III.      Equal Protection

Perhaps sensing the inadequacy of its Due Process argument, the Court throws in an Equal Protection claim that doesn’t go anywhere.  The Chief Justice again: “Absent from this portion of the opinion, however, is anything resembling our usual framework for deciding equal protection cases.”

Kennedy is really concerned about policy, not law.  This is the real explanation of his ramblings.  He wrote: “Were the Court to uphold the challenged laws as constitutional, it would teach the Nation that these laws are in accord with our society’s most basic compact.”

What? That is an inquiry that is appropriate for a legislature. The Court should be concerned with the text of the Constitution and its application to state laws that define marriage between one man and one woman, not the impact of any particular public policy.

IV.      Religious Liberty in Peril

Finally, the more egregious part of Justice Kennedy’s opinion is its treatment of religious liberty. The opinion is 34 pages long and it devotes one paragraph (three sentences, to be exact!) to religious liberty. We might as well quote it in its entirety:

Finally, it must be emphasized that religions, and those who adhere to religious doctrines, may continue to advocate with utmost, sincere conviction that, by divine precepts, same-sex marriage should not be condoned. The First Amendment ensures that religious organizations and persons are given proper protection as they seek to teach the principles that are so fulfilling and so central to their lives and faiths, and to their own deep aspirations to continue the family structure they have long revered. The same is true of those who oppose same-sex marriage for other reasons.
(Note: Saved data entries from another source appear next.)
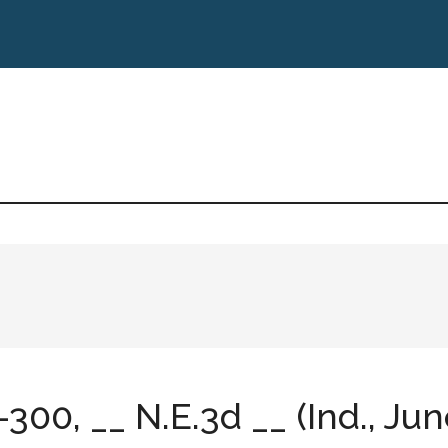
-300, __ N.E.3d __ (Ind., Jun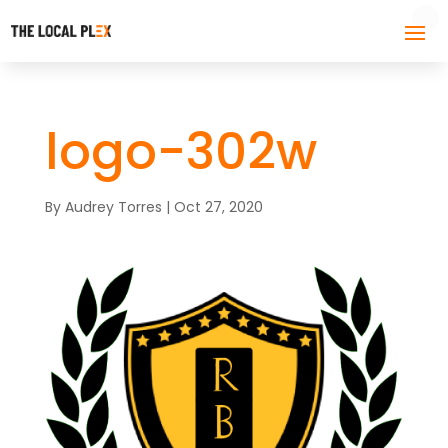
logo-302w
By
Audrey Torres
|
Oct 27, 2020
That’s it.  He basically says, “Don’t worry about it” to one of the most pressing problems facing our nation after this lawless decision.  He should tell that to former Atlanta Fire Chief Kelvin Cochran, or Richard and Betty Odgaard, or Barronelle Stutzman, or Elaine Huguenin. We could go on and on. And the cases will only multiply exponentially after Justice Kennedy’s reckless actions.

Justice Roberts again brings light to the situation:

The majority graciously suggests that religious believers may continue to “advocate” and “teach” their views of marriage. The First Amendment guarantees, however, the freedom to “exercise” religion. Ominously, that is not a word the majority uses. Hard questions arise when people of faith exercise religion in ways that may be seen to conflict with the new right to same-sex marriage—when, for example, a religious college provides married student housing only to opposite-sex married couples, or a religious adoption agency declines to place children with same-sex married couples. Indeed, the Solicitor General candidly acknowledged that the tax exemptions of some religious institutions would be in question if they opposed same-sex marriage. There is little doubt that these and similar questions will soon be before this Court. Unfortunately, people of faith can take no comfort in the treatment they receive from the majority today. (Citations omitted).

I hope you don’t miss what the Chief Justice of the Supreme Court of the United States is telling us.  We can find no (zero) comfort from the words of the Court on religious liberty.  On the contrary, their purposeful misuse of words in lieu of “exercise” of religion should be cause for alarm to us all.

This decision is a disaster for American jurisprudence and American culture. The warning signs do not get clearer than this. When the Constitution can be disregarded so blatantly, we have no constitution. We must wake up before it is too late.